Where and how to see the full solar eclipse this Friday March 20

Reuters / Goran Tomasevic
The “supermoon” will move between the sun and the Earth on Friday in an event that will darken the skies above Northern Europe. According to astronomers, this type of eclipse is so rare it will occur only three times more this century.

A solar eclipse is to take place in the morning on March 20, but only a small part of the world will get the experience of a “totality”, or full eclipse, with a partial few-hour-long eclipse in store for residents of Europe, North Africa and West Asia. Its path will start in Greenland and move across the North Atlantic and Arctic Oceans mostly.

The moon’s position is currently at its closest to the Earth – this is usually dubbed “supermoon”. It is believed that this will make the eclipse particularly jaw-dropping in the Faroe Islands and in Norway’s Svalbard archipelago, where the occlusion of the sun will reach nearly 100 percent.

The rest of the Norwegians and the Scots will be lucky enough to eyewitness around a 90 to 95 percent occlusion, while in the south of the UK, an 85 percent occlusion (approximately) will be best observed at 09.30am GMT. In Paris and Berlin the best time to lift your eyes to the skies will be at 10.30am local time.

However, it is better not to look directly at the sun – even wearing dark sunglasses – as you run the risk of permanent eye damage. So, sky gazers are advised to make a basic pinhole projector, and face away from the sun, or to wear eclipse glasses.

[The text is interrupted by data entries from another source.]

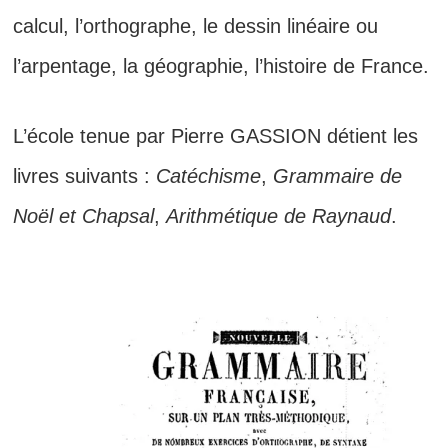
calcul, l’orthographe, le dessin linéaire ou
l’arpentage, la géographie, l’histoire de France.
L’école tenue par Pierre GASSION détient les
livres suivants :
Catéchisme
,
Grammaire de
Noël et Chapsal
,
Arithmétique de Raynaud
.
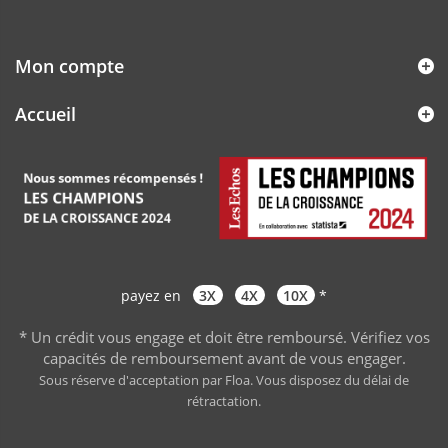
Mon compte
Accueil
payez en
3X
4X
10X
*
* Un crédit vous engage et doit être remboursé. Vérifiez vos
capacités de remboursement avant de vous engager
.
Sous réserve d'acceptation par Floa. Vous disposez du délai de
rétractation.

An online broadcast of the celestial event could be watched via the Slooh Community Observatory’s website (slooh.com) starting at 08.30 am GMT. Moscow residents will be able to enjoy a special live stream in the center of the city, and in the underground as well, from 7:00pm until midnight local time.

READ MORE: Upcoming ‘Supermoon’ eclipse will dazzle Britain, but hit Europe’s power grids hard

Hundreds of astronomers have already gathered on Svalbard, where the sun will be completely obscured. The rare phenomenon will provide them with a unique opportunity to study the corona, or the atmosphere of the sun. Its temperature still remains a mystery, as it is approximately twice as hot as the sun’s surface.

The remote Arctic archipelago has had some of its hotels booked out since year 2008 as Svalbard is renowned for being incredibly scenic on this particular day. So, some of the observers are having to stay in tents, running the risk of a surprise rendezvous with polar bears which are known to roam around around.

A Czech tourist, Jakub Moravec, who came to the place in anticipation of the eclipse, suffered minor injuries after a polar bear attacked the tent he was sleeping in, Norwegian authorities said on Thursday, according to AP.

This Friday is also remarkable on account of the fact that it is the date of a spring equinox, when night and day are of equal length. The unique coincidence of a total solar eclipse, a supermoon and a spring equinox is regarded by some Christians as a sign of the beginning of the end of the world.